Waarom wordt gewicht niet altijd meegenomen bij het berekenen van de eGFR?

A

Gewicht zit niet altijd in het computersysteem, gewicht is niet altijd gerelateerd met spiermassa (iemand die zwaar is kan ook heel veel vet hebben). Daarnaast schat de Cockcroft-Gault formule (de formule met gewicht in de berekening) de creatinineklaring en niet de GFR.

32
Q

Is de estimated GFR betrouwbaar voor een individu?

A

Het blijft een schatting, voor de groep zit je redelijk goed, maar voor het individu kun je verschillen:

33
Q

Wanneer kan de eGFR alleen worden berekend?

A

De eGFR kan alleen worden berekend als er sprake is van een steady state.

34
Q

Hoe werkt cystatine C als nierfunctie parameter?

A
  • Dit is een stof die alleen maar gefiltreerd wordt door de nier.
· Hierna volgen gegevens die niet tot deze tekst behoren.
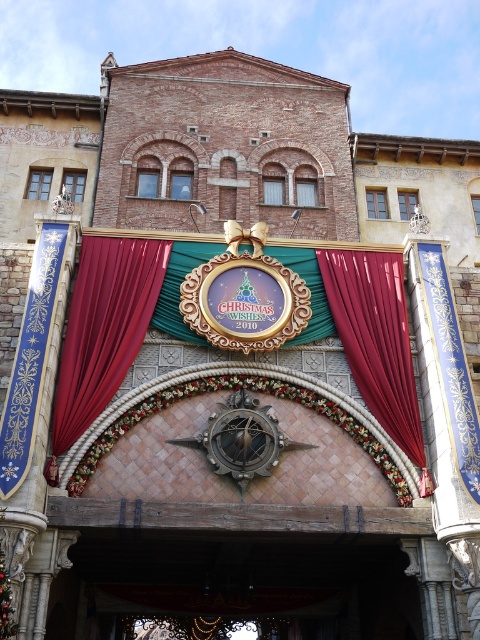
Between wooden door at center and red velvet curtain at center, which one has less height?

red velvet curtain at center

In the scene shown: Does wooden door at center appear on the left side of red velvet curtain at center?

Correct, you'll find wooden door at center to the left of red velvet curtain at center.

Is point (347, 550) more distant than point (331, 248)?

No, it is in front of (331, 248).

This screenshot has height=640, width=480. What are the coordinates of `wooden door at center` in the screenshot? It's located at (242, 566).

Is point (396, 545) closer to camera compared to point (99, 301)?

Yes, point (396, 545) is closer to viewer.

Between point (68, 548) and point (73, 307), which one is positioned in front?

Point (68, 548) is in front.

Which is in front, point (71, 528) or point (99, 381)?

Point (71, 528)

I want to click on wooden door at center, so click(242, 566).

Can you confirm if velvet red curtain at center is positioned below red velvet curtain at center?

Actually, velvet red curtain at center is above red velvet curtain at center.

Does velvet red curtain at center appear on the left side of red velvet curtain at center?

Yes, velvet red curtain at center is to the left of red velvet curtain at center.

Measure the distance between point (91, 356) and camera.

Point (91, 356) and camera are 142.32 feet apart from each other.

Identify the location of velvet red curtain at center. (104, 326).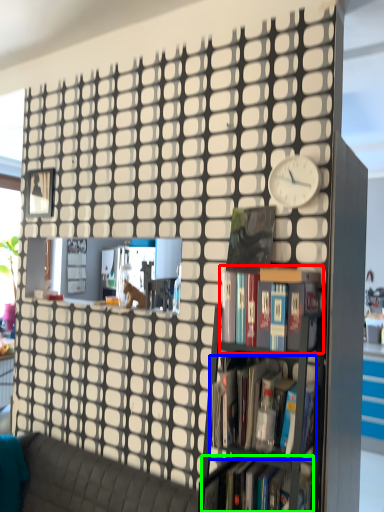
Question: Estimate the real-world distances between objects in this image. Which object is farther from book (highlighted by a red box), book (highlighted by a blue box) or book (highlighted by a green box)?

Choices:
 (A) book
 (B) book

Answer: (B)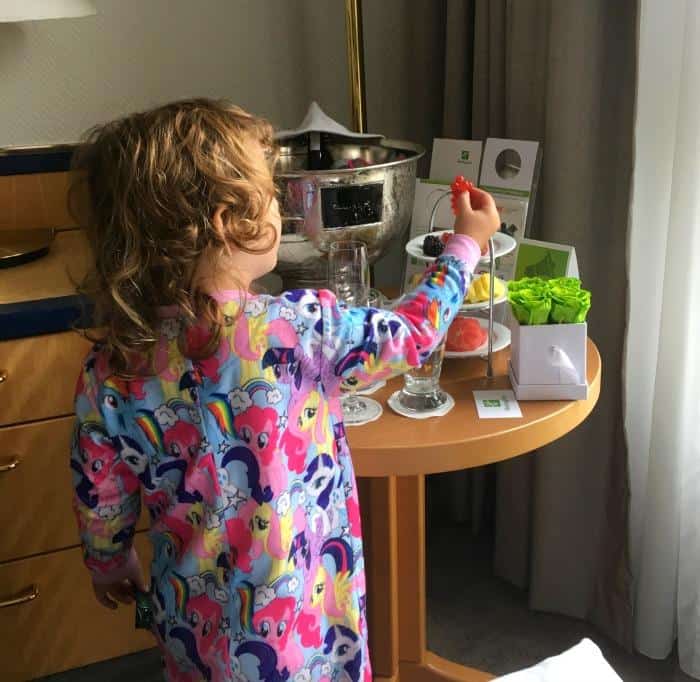
Where is `plates`? The width and height of the screenshot is (700, 682). plates is located at coordinates (500, 256), (502, 295), (500, 337).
Er is hier geen sprake van tubulaire secretie.
  • De concentratie van cystatine C is afhankelijk van het aantal kernhoudende cellen, omdat het wordt geproduceerd door deze cellen.
  • Normaliter is er weinig tot geen cystatine C in de urine aanwezig, aangezien het volledig wordt gereabsorbeerd door de tubuli.
  • Cystatine C is niet afhankelijk van leeftijd, geslacht, lichaamssamenstelling en spiermassa.
  • Cystatine C heeft ook een grote variatie per individu.